COMMENTANDO…
Una riflessione sulla “qualità della vita”
Quali e quanti sono gli elementi che concorrono a determinare la qualità della vita di una persona? C’è lo stato di salute fisica, della salute psicologica e spirituale, del benessere o della povertà economica, della positività o del fallimento delle relazioni affettive, familiari e sociali… e si possono aggiungere tantissimi altri aspetti che per ciascuna persona possono avere peso diverso. Per qualcuno persino una ‘brutta figura’ o una ‘ripicca’ può essere una ragione sufficiente per decidere di rinunciare a vivere. Il gran parlare di questi giorni a proposito di questo problema mi pare abbia posto e continui a porre al centro il tema della libertà che ogni persona deve avere di decidere quando e come ritiene di rinunciare alla vita, valutando che non avrebbe più la qualità per cui vada la pena o possa essere vissuta. Libertà individuale, diritto all’autodeterminazione sulle decisioni che riguardano la propria vita, strutture e persone che aiutano o collaborano a rendere esecutiva da parte del soggetto tale decisione.

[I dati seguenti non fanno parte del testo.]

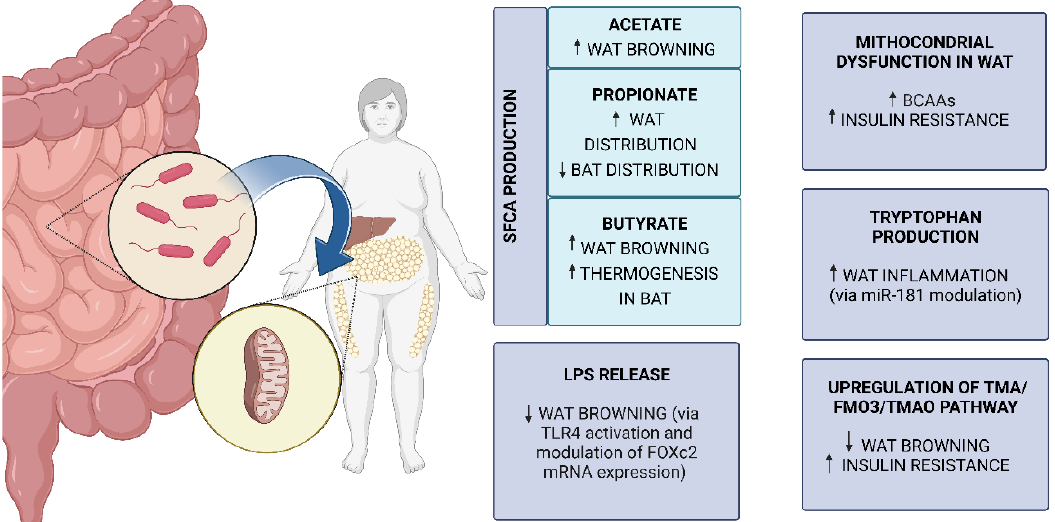
Figure 3. Gut microbiota and microbial metabolites’ influence on WAT mitochondria in obesity. The interplay between gut microbiota and WAT mitochondria is mediated by microbial metabolites such as SCFAs, LPS, BCAAs, tryptophan, and trimethylamine. Among these, SCFAs are the most studied. Created with BioRender.com (accessed on 13 March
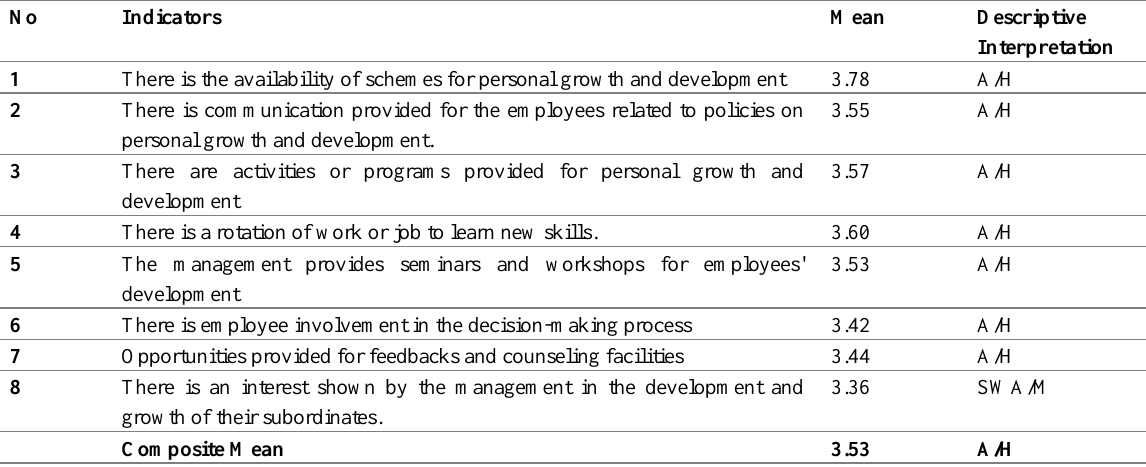
Table 6: Personal growth and career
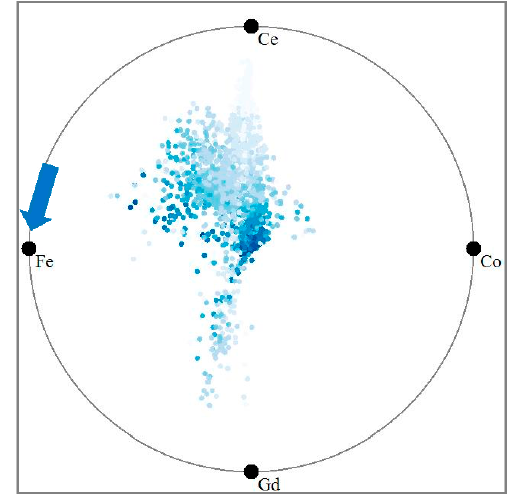
Figure 9. Mapping sample value to intensity for RadViz.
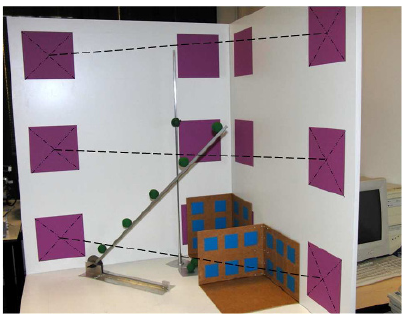
Figure 6. Reconstruction of 3D space in double-plane method is based on four plane-to-plane projections.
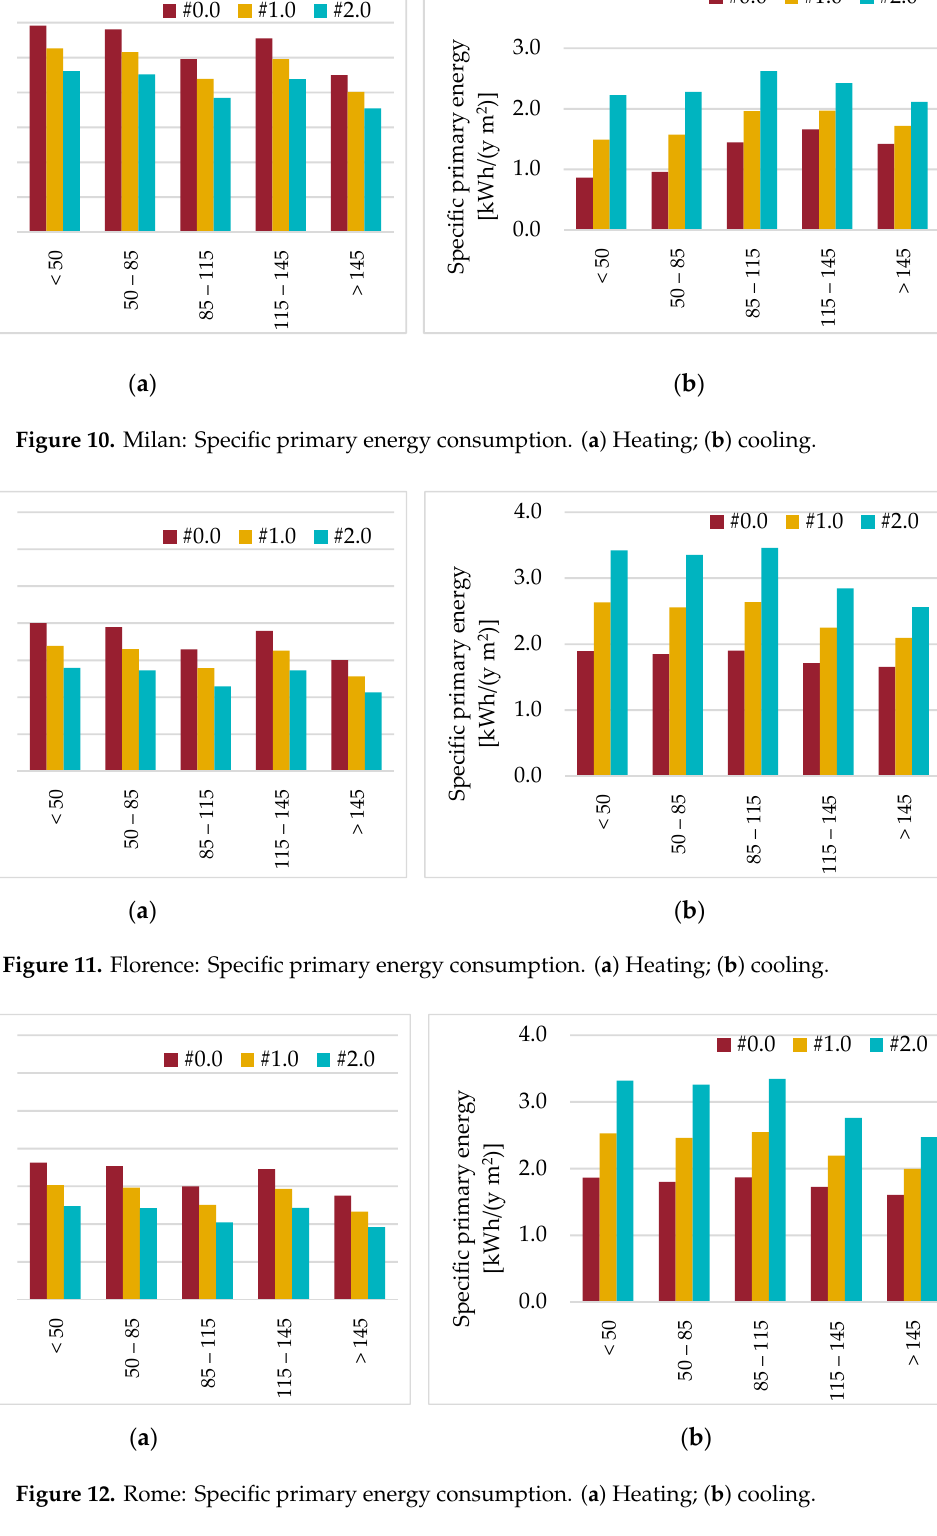
( b ) Figure 13. Naples: Specific primary energy consumption. ( a ) Heating; ( b ) cooling. As it was expected, the simulation results show a reduction in heating consumption and an increase in cooling consumption. Basically, it is possible to state that heating consumption tends to decrease, while cooling consumption grows up, and they are not strongly influenced by floor surface. Indeed, the percentage reductions in the cold season are strictly related to the location and are smaller where the degree days are greater. More generally, the percentage reductions are very similar for all case studies except for Naples, where they are higher. 3.4. Change in Cooling Energy Consumption with the Addition of Air Conditioners This section illustrates the simulations results to identify the enhancement of cooling energy need, when outdoor environmental conditions change. Six different scenarios have been built once average temperature increases equal to 1 and 2 °C are implemented along with an additional air conditioner (scenarios #0.1, #1.1, #2.1) or two air conditioners (scenarios #0.2, #1.2, #2.2); the variations in cooling consumption, with the existing equipment, (scenarios #0.0, #1.0, #2.0), have been already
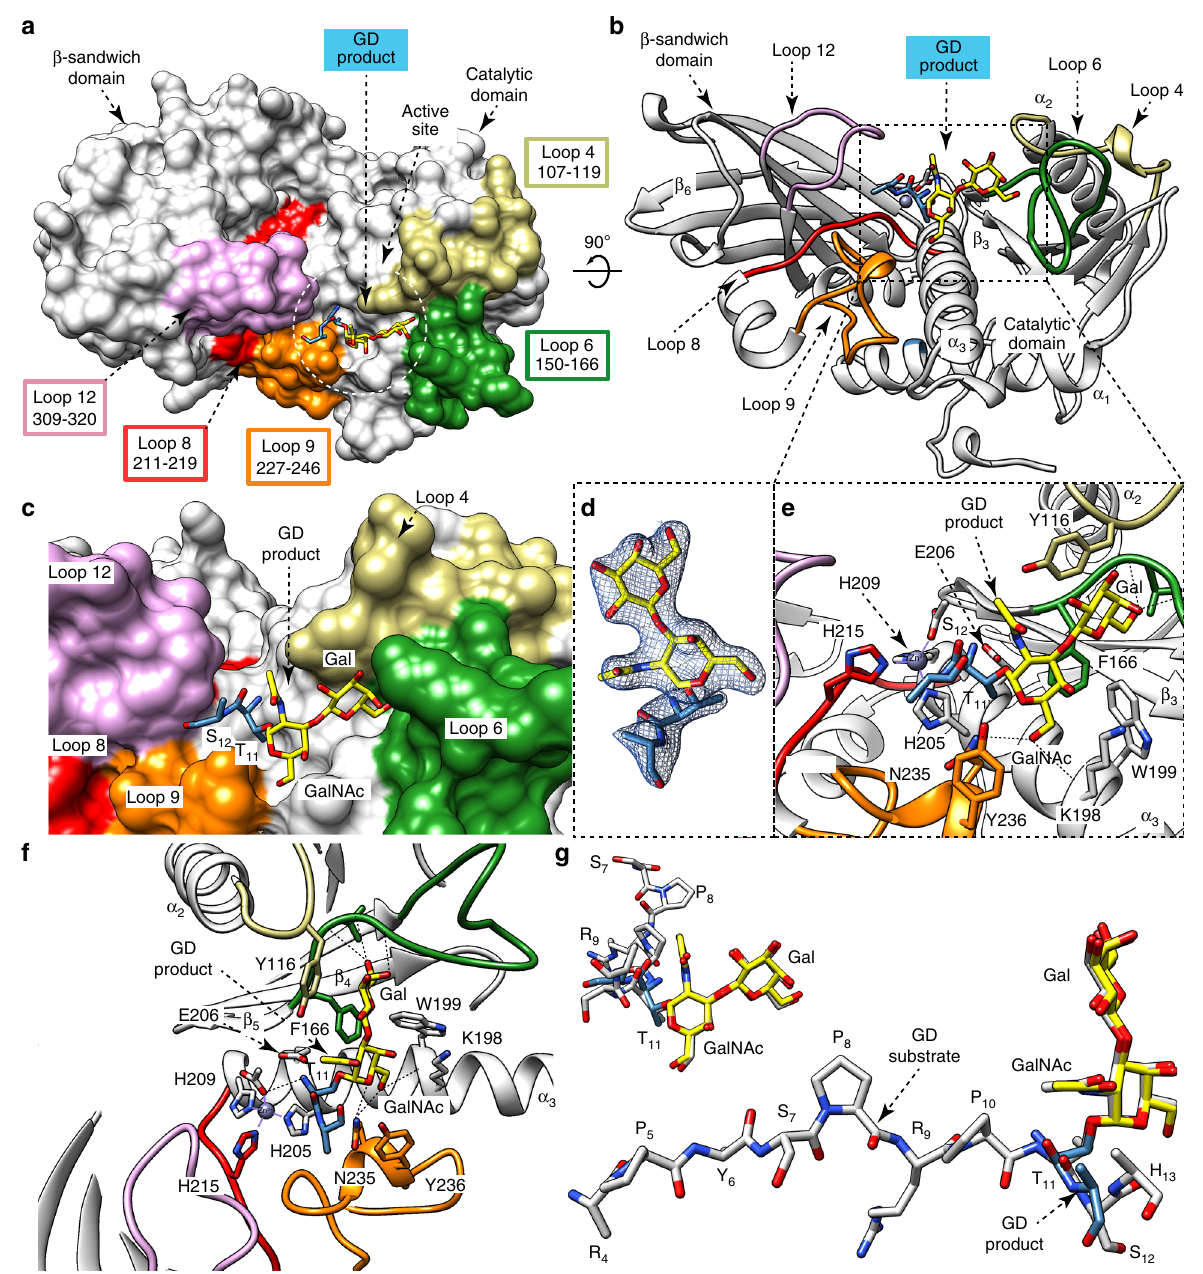
Fig. 3 The O -glycopeptide GD product binding site. a Surface representation of the OgpA WT -GD-PRO crystal structure, with annotated domains and loops. b Cartoon representation of the OgpA WT -GD-PRO crystal structure. c Surface representation of OgpA showing the location of the GD O - glycopeptide product into the active site. d Electron density map of the GD product shown at 1.0 σ r.m.s deviation. e , f Two different cartoon representations of OgpA showing the location of the GD O -glycopeptide product into the active site, the main residues and secondary structure elements. g Two views of the structural superposition of GD O -glycopeptide substrate (gray) and product (blue and yellow) in the OgpA WT -GD-SUB and OgpA WT - GD-PRO crystal structures, respectively. The key hydrogen bond interactions between OgpA and the GD-PRO are shown in dotted lines. The full list of interactions is reported in Supplementary Fig.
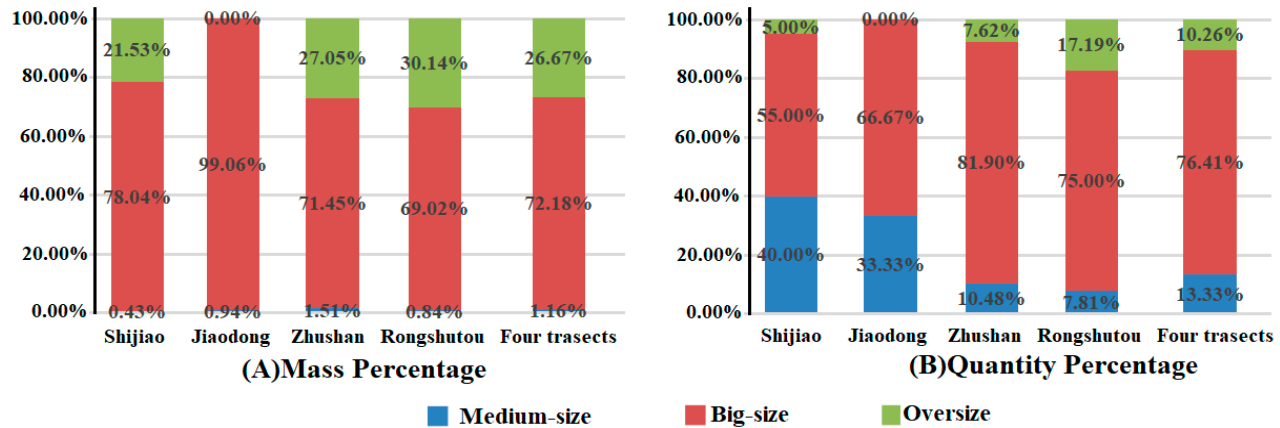
Figure 5. The percentages of medium-size, big-size and oversize debris. Table 6. Mass weights and quantity of marine debris items by sizes.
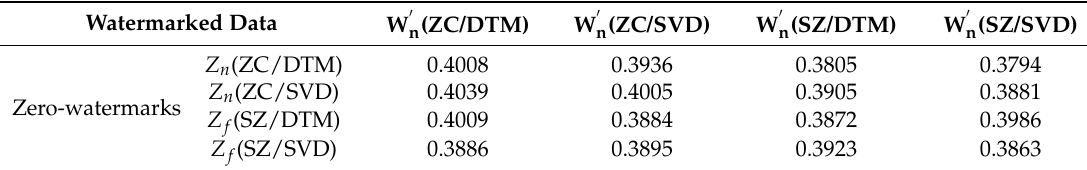
Table 6. Cross check results ( NC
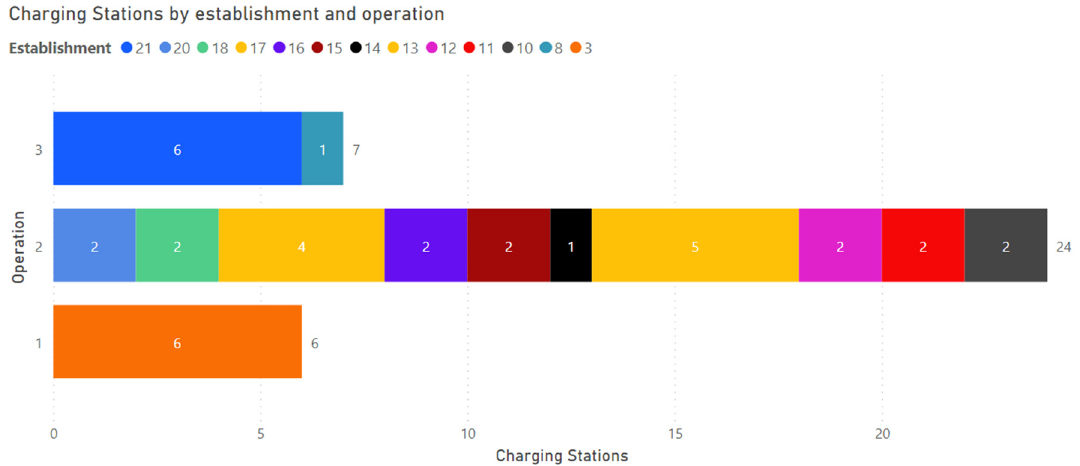
Figure 7. Charging stations by establishment and operation.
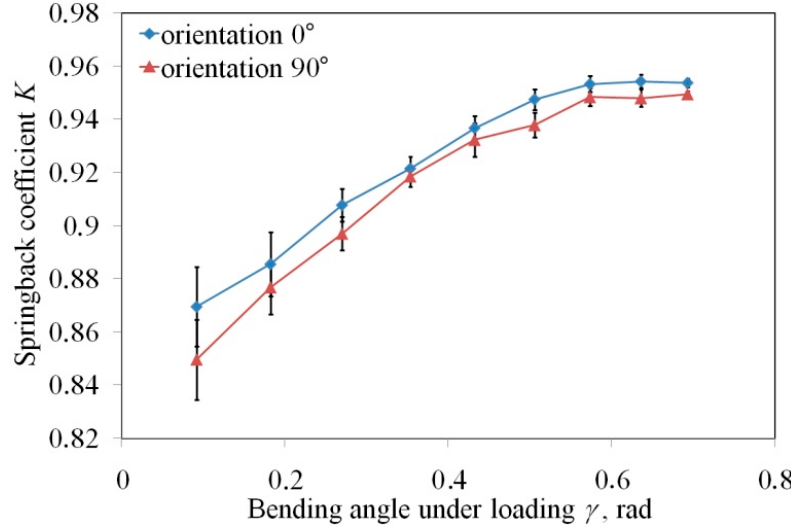
Figure 4. E ff ect of specimen orientation on the springback coe ffi Figure 4. Effect of specimen orientation on the springback coefficient.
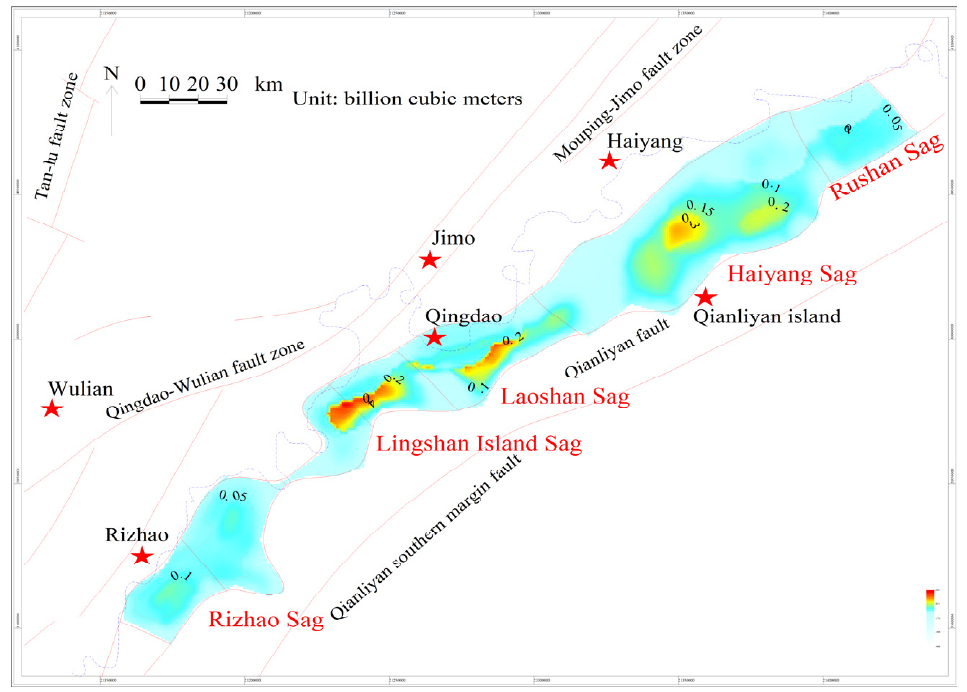
Figure 13. Contour map of total resources in Ri-Qing-Wei Basin.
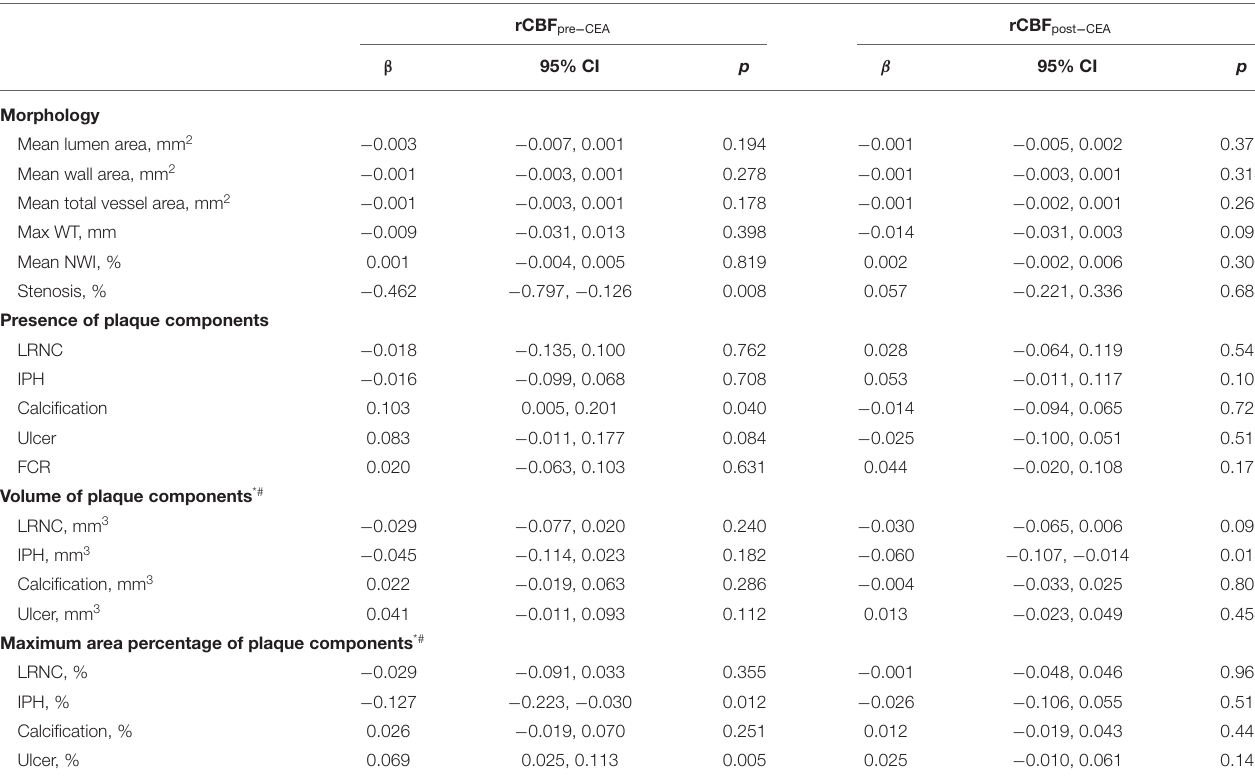
TABLE 4 | Univariate linear regression analysis between plaque characteristics and CBF ( n =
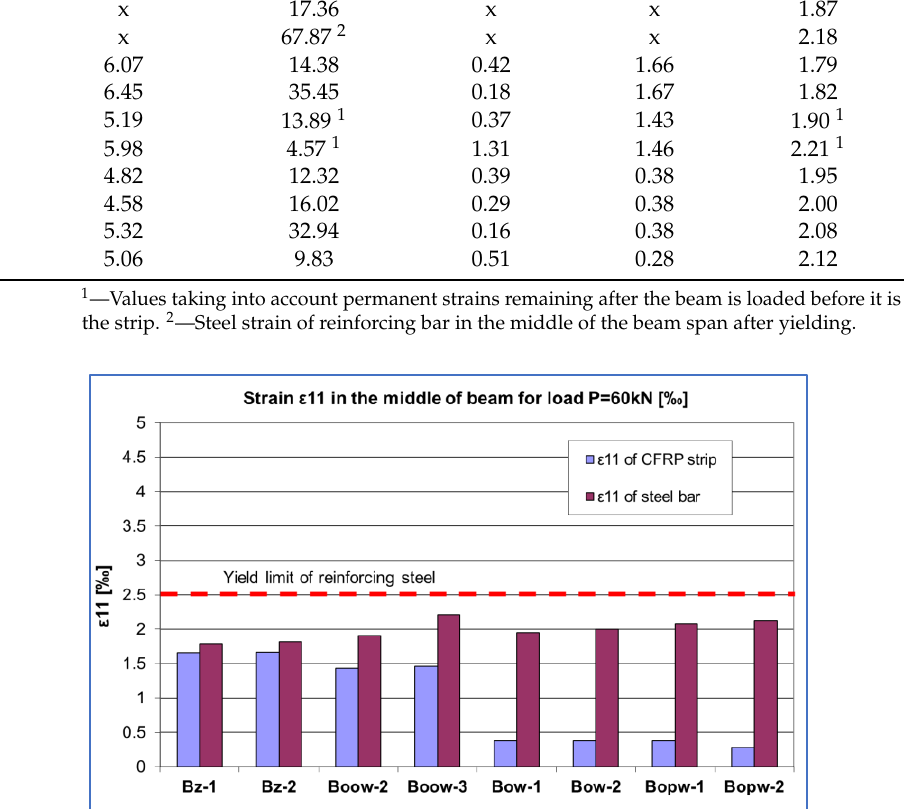
Table 4. Values of strains of CFRP strip and the bar in the middle of beam span.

Alla fin fine, che sia stato il dj a schiacciare con la propria bocca la pompetta che metteva in circolazione la bevanda terminale o che l’avesse premuta un altro con il suo consenso non cambiava nulla: ritengo si sia trattato di spettacolarizzazione dell’evento mortale. Per me il problema più importante, e se ne parla poco, sta nel ruolo che possono avere ‘gli aiutanti’ nell’aiutare a vivere o a morire, offrendo motivazioni di ogni ordine al soggetto per vivere o morire. La medicina fa il suo compito di alleviare il dolore, prendendo atto che non può illudere che col tempo le condizioni di ‘mobilità’ o di ‘minor disagio’ senz’altro miglioreranno, anzi potranno anche peggiorare. Ma tutti i soggetti che stanno attorno, o si propongono di farlo, ritengo che abbiano molta parte nel fare nascere la consapevolezza che la condizione fisica non è l’unico componente, e spesso neanche il principale, che può dare senso a relazioni che danno ‘qualità’ e ‘significato’ al vivere umano. E’ vero che viviamo nel corpo, ma mi chiedo se tutta la qualità della vita dipenda esclusivamente e totalmente dalle condizioni del corpo. Voglio dire, in poche parole, che ogni scelta cosiddetta ‘libera’ matura a seguito di molteplici motivazioni: quando uno decide di morire consapevolmente, significa che non ha trovato né in sé né in chi gli sta attorno motivazioni sufficienti per continuare a vivere, nonostante il forte disagio fisico in cui si è venuto a trovare. Il male e il disagio proprio, e forse anche quelli provocati ai vicini, hanno prevalso sulle altre relazioni e motivazioni. Rivendicare libertà della decisione è anche prendere atto che è mancato qualcos’altro che talvolta, come dice il Manzoni del coraggio, “uno non se lo può dare”. Ora forse sta in pace lui e anche quelli che lo hanno accompagnato a questa scelta, liberati dalla fatica di condividere quel dolore e quel disagio, magari qualcuno di essi orgoglioso di avere reso possibile l’esercizio di quella libertà finale. Io non muoio di ammirazione per queste cliniche fautrici di libertà mortale, anche se sono svizzere… E anche gli ‘aiutanti’ spero non ne abbiano vanto, anche se si autodenunciano.